- What to do -
Exactly reproduce each line of the listing that follows.

------ Supplied data

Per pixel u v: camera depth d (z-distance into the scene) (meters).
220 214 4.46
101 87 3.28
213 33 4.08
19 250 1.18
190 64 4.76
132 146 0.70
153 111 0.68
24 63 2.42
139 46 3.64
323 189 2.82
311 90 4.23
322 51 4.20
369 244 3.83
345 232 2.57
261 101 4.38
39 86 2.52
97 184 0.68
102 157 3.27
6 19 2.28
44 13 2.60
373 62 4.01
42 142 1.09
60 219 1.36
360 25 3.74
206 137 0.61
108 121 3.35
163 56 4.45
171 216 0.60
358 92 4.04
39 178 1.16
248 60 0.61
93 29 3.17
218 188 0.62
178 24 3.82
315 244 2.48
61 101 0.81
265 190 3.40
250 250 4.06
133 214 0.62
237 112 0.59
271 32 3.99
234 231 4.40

------------

- Exercise solution -
Per pixel u v: camera depth d (z-distance into the scene) (meters).
220 214 4.46
101 87 3.28
213 33 4.08
19 250 1.18
190 64 4.76
132 146 0.70
153 111 0.68
24 63 2.42
139 46 3.64
323 189 2.82
311 90 4.23
322 51 4.20
369 244 3.83
345 232 2.57
261 101 4.38
39 86 2.52
97 184 0.68
102 157 3.27
6 19 2.28
44 13 2.60
373 62 4.01
42 142 1.09
60 219 1.36
360 25 3.74
206 137 0.61
108 121 3.35
163 56 4.45
171 216 0.60
358 92 4.04
39 178 1.16
248 60 0.61
93 29 3.17
218 188 0.62
178 24 3.82
315 244 2.48
61 101 0.81
265 190 3.40
250 250 4.06
133 214 0.62
237 112 0.59
271 32 3.99
234 231 4.40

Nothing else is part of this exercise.